Despite the differences between the two substances’ chemical makeup, Bingham faced opposition from legislators who were uncomfortable with the idea of legalizing a controlled substance.

“Everybody assumes I want to legalize marijuana,” Bingham said.

The USDA report combined the findings of several state studies similar to the one approved for North Carolina, including studies in North Dakota, Oregon and Kentucky. Researchers concluded that the market for hemp in the United States is and will likely remain a small, thin market. One of the main challenges facing the industrial hemp market is competition with other, more established raw materials and manufacturing practices. The states that studied potential economic impact of hemp farming found that the crop was profitable only at the higher end of estimated yields and prices, according to the report.
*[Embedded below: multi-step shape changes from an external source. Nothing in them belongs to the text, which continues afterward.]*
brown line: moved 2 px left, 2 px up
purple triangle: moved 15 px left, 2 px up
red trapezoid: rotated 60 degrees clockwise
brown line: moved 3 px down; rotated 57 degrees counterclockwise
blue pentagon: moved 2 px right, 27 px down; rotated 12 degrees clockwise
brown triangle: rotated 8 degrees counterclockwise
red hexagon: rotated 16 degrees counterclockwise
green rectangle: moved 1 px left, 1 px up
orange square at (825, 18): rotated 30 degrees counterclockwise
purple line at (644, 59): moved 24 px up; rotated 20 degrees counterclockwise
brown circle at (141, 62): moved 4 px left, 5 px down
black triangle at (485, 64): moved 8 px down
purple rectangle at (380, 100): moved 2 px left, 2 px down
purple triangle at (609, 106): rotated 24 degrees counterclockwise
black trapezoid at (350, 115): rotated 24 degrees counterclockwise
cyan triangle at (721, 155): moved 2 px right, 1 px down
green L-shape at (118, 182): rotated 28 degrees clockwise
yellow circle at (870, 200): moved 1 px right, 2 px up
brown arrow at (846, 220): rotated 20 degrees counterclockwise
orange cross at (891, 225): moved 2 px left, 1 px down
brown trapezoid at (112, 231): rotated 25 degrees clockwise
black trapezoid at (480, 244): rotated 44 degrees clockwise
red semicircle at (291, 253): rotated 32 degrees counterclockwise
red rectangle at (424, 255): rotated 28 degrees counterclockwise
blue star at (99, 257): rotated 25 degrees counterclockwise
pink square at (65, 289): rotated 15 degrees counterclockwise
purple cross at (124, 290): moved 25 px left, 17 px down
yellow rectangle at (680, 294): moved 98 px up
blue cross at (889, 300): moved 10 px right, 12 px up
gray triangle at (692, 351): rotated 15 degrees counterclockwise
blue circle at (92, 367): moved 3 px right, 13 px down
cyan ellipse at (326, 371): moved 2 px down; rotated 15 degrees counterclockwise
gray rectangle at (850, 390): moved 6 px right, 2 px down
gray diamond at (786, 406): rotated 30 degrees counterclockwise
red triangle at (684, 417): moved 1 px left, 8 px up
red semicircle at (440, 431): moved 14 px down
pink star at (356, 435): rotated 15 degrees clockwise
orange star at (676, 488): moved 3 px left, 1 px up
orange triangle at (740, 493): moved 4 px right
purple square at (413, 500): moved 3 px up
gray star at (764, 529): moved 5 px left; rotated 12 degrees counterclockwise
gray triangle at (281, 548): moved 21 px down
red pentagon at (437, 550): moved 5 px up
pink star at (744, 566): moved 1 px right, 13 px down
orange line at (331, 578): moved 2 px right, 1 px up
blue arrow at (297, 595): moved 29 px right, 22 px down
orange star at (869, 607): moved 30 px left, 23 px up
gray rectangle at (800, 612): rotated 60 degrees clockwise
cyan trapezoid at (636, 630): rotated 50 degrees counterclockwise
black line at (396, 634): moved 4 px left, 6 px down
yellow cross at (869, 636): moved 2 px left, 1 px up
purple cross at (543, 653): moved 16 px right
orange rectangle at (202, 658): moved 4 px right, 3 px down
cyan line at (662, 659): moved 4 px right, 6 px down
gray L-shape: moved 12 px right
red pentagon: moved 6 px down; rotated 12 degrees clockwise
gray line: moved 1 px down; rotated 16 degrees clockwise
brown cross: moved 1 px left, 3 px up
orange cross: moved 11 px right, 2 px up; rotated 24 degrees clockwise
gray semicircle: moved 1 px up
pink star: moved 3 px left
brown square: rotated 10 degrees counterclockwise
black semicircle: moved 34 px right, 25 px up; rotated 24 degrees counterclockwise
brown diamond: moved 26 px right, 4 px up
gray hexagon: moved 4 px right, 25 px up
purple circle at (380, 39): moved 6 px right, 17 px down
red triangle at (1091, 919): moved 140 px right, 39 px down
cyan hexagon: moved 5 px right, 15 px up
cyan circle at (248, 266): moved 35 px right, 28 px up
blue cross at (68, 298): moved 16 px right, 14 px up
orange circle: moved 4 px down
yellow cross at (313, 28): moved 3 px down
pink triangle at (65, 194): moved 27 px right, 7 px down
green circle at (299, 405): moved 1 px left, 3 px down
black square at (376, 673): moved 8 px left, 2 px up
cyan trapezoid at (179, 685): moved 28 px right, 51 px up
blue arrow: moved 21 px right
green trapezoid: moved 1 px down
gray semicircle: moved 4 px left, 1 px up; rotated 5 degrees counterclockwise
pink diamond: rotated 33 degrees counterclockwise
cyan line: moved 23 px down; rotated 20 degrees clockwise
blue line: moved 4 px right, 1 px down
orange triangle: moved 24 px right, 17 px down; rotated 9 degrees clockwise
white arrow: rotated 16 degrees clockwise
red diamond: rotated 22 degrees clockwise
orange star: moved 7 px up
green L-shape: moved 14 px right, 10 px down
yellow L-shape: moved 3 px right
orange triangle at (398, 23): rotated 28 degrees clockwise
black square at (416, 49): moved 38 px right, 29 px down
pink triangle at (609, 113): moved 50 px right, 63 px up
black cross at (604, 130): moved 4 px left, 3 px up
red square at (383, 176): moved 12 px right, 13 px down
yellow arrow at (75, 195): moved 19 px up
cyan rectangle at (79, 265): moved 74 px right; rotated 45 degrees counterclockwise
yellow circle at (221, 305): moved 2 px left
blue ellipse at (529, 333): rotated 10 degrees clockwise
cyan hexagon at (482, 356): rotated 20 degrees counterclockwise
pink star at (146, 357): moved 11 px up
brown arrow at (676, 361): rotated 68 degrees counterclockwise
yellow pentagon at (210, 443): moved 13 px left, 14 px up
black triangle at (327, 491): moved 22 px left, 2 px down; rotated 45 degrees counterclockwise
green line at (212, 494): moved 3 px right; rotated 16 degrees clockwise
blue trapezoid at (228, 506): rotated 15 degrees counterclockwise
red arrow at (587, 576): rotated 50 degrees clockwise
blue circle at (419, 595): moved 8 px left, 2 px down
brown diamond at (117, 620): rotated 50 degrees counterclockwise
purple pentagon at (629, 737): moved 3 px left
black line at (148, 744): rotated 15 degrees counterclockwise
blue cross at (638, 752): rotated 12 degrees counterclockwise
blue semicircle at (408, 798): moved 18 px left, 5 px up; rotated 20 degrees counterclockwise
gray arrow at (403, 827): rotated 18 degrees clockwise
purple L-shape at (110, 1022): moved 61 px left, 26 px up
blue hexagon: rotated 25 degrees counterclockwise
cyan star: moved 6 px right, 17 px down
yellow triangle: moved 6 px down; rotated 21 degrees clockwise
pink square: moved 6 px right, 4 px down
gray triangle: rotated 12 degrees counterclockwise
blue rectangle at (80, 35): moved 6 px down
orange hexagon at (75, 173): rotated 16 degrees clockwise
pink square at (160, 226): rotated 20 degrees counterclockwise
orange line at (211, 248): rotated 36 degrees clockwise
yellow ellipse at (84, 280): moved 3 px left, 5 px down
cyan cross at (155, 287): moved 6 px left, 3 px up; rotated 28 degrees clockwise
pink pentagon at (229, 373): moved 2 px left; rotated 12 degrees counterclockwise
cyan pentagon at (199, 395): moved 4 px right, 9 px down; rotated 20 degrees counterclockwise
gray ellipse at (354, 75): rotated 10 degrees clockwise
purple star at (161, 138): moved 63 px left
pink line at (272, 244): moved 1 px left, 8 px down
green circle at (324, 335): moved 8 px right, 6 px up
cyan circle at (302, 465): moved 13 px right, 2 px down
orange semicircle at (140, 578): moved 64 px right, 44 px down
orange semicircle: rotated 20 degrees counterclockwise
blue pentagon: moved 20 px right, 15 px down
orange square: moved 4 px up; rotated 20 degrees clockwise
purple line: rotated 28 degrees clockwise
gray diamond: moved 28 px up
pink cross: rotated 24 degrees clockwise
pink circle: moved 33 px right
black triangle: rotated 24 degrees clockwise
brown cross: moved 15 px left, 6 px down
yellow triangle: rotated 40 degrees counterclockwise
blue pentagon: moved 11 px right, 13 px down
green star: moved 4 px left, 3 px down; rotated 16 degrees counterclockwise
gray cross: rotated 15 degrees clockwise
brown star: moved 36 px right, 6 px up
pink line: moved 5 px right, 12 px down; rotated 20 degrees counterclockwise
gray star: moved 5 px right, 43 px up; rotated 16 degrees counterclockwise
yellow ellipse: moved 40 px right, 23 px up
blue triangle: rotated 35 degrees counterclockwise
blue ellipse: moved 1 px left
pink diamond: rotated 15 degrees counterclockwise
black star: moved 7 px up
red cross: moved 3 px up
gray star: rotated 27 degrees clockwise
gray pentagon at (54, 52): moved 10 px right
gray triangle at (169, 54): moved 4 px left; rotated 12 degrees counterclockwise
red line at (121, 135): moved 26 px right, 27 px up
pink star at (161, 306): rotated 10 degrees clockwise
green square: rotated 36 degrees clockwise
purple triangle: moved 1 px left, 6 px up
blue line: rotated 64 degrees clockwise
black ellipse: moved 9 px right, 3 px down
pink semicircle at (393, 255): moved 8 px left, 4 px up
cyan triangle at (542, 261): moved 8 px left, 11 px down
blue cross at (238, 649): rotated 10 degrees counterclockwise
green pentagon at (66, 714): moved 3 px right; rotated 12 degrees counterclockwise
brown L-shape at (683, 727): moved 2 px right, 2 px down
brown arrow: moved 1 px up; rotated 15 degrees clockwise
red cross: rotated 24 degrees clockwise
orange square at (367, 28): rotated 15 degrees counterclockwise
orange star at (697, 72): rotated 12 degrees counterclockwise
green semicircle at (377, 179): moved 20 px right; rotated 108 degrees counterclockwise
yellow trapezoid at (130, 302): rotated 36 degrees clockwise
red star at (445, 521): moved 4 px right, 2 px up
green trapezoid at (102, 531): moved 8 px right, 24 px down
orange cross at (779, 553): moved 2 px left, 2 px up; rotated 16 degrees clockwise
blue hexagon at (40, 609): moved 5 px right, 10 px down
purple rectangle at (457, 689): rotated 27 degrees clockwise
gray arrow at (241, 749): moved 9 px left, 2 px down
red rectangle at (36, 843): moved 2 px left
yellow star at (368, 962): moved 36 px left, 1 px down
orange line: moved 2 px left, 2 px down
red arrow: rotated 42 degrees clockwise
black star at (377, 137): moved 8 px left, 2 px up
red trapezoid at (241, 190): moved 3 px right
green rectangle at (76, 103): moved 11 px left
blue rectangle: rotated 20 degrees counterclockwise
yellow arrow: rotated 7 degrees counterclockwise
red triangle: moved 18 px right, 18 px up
Much of the hemp sold and processed in the United States comes from Canada, which legalized the cultivation of Cannibis sativa plants with less than 1 percent THC in 1998. According to the Hemp Industries Association, a trade group for hemp manufacturers, the United States is the only industrialized nation that does not permit the farming of industrialized hemp.

Politicians in Kentucky authorized their economic feasibility study of industrial hemp in part because of the state’s history. During World War II, a shortage of other raw materials forced US Navy suppliers to turn to hemp. Much of the manufacture of hemp products occurred in Kentucky and other parts of Appalachia.

For Bingham, hempseed oil is a potential alternative to the foreign oil that fuels many American cars. In addition to making cars go, the crop can help make the cars themselves, he said. Daimler-Chrysler uses hemp fibers as a biodegradable alternative to plastics for door paneling and trunk liners, according to the USDA report.

Eidinger said that no commercial biofuel is currently being made from hemp, but that it might be a viable option if enough of the crops were grown.

“We need to be growing millions of acres of hemp,” he said.

Although the NC House of Representatives approved the study, Bingham said the representatives’ support for the commission has cooled. The commission might proceed as a Senate study, he said.

Appointees have not yet been named to the group, which is scheduled to release its findings in December. If the study shows that industrial hemp might have a positive economic impact, farmers who want to break into the business will find their hands tied by federal regulations. Obtaining a permit to grow hemp from the Drug Enforcement Agency is notoriously difficult.

“We’re doing what the state can do,” Bingham said. “Hopefully the Congress and Senate will see the benefits of this and change the law. It’s such a politically charged issue, if someone brings it up in Congress they drop it like a hot potato.”